Fill in the blanks:
$(a)$ $A$ load of $3 \, kg$ is suspended from a rope of $6 \, kg$. The tension at the top end of the rope is ...........
$(b)$ The effect produced by a force $F$ acting for a time $\Delta t$ is the same as that produced by a force $2F$ acting for a time ...........
$(c)$ Friction ........... due to excessive ironing.

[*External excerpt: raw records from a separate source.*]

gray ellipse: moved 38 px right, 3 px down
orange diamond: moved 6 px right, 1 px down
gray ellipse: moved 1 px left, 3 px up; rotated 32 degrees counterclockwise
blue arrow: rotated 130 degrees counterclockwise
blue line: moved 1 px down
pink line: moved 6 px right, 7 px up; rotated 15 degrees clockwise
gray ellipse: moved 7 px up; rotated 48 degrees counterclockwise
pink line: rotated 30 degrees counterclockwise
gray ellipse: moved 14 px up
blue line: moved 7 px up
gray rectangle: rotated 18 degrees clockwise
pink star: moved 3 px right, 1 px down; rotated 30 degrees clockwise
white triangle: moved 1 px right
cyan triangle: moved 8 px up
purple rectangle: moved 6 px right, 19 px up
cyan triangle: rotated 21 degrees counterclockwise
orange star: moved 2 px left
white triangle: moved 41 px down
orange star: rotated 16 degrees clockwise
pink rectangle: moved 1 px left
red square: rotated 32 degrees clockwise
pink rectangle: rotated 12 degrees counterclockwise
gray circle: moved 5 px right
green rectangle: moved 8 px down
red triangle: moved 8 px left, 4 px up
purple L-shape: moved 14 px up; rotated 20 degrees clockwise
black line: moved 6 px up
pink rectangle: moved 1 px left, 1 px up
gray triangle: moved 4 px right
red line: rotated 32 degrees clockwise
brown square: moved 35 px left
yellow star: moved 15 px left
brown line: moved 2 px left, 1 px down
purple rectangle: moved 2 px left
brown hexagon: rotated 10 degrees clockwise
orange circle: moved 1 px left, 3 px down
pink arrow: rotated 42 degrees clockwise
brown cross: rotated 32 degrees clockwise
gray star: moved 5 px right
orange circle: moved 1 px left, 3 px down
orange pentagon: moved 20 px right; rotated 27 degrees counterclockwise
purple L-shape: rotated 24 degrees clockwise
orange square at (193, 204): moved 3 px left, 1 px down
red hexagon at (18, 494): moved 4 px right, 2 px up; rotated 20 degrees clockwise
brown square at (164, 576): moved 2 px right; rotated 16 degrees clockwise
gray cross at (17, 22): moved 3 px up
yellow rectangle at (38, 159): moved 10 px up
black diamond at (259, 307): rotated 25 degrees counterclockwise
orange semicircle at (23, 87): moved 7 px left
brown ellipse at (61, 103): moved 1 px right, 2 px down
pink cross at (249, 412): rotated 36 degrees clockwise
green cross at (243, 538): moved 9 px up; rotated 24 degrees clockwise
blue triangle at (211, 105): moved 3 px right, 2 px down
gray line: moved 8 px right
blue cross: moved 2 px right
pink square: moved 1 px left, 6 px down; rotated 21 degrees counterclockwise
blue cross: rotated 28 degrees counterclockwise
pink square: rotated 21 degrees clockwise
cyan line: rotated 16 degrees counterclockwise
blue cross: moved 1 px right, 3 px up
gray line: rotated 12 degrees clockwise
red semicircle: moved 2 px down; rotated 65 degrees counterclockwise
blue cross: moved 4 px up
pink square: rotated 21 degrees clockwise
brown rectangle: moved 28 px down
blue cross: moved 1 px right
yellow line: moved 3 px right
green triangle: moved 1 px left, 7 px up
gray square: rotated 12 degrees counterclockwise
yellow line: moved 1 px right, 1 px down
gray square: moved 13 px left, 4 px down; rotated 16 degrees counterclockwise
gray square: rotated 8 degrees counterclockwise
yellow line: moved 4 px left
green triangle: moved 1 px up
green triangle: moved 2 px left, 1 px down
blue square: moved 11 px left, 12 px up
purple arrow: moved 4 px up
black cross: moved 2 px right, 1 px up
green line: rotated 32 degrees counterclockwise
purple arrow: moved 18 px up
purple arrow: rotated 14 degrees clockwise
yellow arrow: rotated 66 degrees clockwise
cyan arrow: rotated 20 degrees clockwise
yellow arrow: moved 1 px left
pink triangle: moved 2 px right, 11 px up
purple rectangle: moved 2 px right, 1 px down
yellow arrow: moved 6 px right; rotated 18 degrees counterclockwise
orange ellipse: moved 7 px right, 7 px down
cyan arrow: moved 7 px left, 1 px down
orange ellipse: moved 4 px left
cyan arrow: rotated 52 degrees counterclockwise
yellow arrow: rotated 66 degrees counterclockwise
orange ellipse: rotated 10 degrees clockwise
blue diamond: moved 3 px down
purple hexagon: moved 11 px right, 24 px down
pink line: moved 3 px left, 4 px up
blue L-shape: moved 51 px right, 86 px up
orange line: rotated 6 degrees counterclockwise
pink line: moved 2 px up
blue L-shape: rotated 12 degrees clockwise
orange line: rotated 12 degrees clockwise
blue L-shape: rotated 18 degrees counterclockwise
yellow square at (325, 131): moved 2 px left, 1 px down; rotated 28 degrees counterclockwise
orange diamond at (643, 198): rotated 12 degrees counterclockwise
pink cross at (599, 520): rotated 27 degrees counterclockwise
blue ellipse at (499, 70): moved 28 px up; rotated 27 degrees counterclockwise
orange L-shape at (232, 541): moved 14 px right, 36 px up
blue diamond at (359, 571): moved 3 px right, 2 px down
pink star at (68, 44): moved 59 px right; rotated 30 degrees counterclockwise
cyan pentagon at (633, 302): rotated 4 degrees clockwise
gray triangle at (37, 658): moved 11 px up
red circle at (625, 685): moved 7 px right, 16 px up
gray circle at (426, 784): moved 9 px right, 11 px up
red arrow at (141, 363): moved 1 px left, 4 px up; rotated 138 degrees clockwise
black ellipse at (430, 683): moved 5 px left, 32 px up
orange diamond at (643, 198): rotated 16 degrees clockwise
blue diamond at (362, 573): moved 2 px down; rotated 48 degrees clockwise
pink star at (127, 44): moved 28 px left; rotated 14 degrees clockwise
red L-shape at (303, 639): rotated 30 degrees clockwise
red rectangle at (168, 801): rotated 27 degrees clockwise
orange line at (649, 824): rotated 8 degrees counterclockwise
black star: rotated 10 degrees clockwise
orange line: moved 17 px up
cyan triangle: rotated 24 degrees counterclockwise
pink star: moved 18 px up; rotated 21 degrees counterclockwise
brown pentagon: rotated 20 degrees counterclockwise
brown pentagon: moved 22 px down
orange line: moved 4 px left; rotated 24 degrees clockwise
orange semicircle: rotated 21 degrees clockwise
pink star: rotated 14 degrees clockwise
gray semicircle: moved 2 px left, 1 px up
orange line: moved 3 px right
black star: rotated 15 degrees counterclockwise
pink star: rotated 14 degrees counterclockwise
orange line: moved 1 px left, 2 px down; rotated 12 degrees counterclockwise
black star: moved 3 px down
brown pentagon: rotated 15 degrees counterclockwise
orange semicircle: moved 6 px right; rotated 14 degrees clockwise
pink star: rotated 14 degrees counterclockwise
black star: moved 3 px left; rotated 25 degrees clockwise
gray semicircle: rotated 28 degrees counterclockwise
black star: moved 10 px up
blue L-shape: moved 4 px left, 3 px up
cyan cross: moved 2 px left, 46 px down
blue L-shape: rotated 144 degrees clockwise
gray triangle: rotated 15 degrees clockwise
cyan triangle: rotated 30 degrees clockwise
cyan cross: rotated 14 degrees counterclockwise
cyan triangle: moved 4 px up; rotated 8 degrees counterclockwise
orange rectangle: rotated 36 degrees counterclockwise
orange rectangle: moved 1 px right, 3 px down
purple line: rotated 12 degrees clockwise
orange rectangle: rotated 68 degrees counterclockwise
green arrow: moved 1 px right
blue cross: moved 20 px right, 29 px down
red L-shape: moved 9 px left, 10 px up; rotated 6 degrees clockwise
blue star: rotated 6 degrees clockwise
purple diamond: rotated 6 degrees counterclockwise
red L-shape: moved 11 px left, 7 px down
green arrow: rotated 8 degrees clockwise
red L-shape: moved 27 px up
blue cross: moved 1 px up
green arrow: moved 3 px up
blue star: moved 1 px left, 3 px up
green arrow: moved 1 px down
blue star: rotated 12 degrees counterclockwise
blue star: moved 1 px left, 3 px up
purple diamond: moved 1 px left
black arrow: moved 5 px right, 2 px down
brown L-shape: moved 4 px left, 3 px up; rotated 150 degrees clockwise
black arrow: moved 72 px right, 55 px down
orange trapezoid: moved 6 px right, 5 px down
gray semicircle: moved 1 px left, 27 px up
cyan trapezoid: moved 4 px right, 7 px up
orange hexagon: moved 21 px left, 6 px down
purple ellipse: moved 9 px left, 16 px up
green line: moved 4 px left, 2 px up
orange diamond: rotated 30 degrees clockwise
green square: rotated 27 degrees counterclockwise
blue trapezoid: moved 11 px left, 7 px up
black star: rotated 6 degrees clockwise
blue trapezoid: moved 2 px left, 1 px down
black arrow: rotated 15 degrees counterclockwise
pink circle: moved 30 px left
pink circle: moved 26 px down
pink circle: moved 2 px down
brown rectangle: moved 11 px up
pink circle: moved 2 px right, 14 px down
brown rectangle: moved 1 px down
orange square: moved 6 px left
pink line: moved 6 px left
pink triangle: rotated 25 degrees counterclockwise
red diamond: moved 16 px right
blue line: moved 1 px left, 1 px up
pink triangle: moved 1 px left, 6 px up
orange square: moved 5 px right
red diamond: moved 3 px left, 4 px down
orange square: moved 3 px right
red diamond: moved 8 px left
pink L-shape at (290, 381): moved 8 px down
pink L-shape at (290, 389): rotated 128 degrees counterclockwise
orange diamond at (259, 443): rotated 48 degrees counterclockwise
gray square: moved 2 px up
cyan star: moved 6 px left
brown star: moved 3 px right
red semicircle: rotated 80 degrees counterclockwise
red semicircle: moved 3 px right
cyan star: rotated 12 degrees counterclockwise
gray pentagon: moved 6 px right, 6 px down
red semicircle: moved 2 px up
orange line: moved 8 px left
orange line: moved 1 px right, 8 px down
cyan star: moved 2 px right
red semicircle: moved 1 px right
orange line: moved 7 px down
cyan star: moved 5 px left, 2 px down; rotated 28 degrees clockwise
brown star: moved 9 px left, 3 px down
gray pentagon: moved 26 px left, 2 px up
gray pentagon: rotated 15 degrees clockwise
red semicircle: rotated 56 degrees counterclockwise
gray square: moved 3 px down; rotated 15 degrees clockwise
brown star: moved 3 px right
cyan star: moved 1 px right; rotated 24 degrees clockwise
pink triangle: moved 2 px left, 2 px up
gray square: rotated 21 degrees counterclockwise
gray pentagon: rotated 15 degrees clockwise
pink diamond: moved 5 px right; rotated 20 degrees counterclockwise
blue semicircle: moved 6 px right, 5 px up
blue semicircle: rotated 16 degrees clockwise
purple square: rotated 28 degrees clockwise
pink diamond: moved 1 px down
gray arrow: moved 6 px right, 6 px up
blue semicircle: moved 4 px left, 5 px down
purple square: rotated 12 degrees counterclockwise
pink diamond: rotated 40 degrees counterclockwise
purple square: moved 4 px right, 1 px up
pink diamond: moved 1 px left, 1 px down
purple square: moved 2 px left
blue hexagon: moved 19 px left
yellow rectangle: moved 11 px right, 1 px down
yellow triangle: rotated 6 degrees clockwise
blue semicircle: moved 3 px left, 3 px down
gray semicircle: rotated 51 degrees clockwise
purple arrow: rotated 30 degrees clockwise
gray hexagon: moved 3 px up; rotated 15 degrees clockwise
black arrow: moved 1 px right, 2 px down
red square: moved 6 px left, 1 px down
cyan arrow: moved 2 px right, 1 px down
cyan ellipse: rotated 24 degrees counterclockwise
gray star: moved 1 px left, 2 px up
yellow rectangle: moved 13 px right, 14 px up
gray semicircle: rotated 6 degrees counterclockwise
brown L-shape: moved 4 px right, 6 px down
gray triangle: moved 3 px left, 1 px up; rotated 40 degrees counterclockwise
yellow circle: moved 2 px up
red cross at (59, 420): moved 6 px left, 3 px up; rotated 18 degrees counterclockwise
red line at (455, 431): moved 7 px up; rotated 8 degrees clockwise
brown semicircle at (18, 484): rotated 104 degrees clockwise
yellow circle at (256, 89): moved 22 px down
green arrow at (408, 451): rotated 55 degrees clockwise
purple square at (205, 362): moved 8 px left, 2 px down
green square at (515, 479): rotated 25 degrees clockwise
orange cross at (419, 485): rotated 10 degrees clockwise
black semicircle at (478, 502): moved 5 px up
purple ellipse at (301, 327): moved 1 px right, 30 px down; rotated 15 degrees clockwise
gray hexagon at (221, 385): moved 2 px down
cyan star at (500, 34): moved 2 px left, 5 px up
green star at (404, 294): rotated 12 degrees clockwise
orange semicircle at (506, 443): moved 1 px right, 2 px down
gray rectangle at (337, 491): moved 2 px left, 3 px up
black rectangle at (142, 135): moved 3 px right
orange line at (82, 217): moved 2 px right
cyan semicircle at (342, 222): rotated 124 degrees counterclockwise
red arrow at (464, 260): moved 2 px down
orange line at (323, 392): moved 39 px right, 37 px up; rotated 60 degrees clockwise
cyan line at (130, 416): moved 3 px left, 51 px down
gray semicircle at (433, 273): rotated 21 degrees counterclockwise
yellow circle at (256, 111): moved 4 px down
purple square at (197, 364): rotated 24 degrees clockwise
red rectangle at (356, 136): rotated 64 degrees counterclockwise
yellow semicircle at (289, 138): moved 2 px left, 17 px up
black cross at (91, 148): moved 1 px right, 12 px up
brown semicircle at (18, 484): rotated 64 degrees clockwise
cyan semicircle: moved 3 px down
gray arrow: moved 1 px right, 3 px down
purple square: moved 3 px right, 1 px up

(N/A) The total mass supported at the top end is the sum of the load mass and the rope mass: $M = 3 \, kg + 6 \, kg = 9 \, kg$. The tension $T$ at the top is $T = Mg = 9 \times 9.8 = 88.2 \, N$ (or simply $9g \, N$).
$(b)$ The impulse-momentum theorem states that the change in momentum is equal to the impulse,$J = F \Delta t$. For the same effect (same impulse),$F_1 \Delta t_1 = F_2 \Delta t_2$. Given $F_1 = F$,$\Delta t_1 = \Delta t$,and $F_2 = 2F$,we have $F \Delta t = 2F \times \Delta t_2$,which gives $\Delta t_2 = \frac{\Delta t}{2}$.
$(c)$ Excessive ironing increases the surface roughness or creates microscopic welds between surfaces,which increases friction.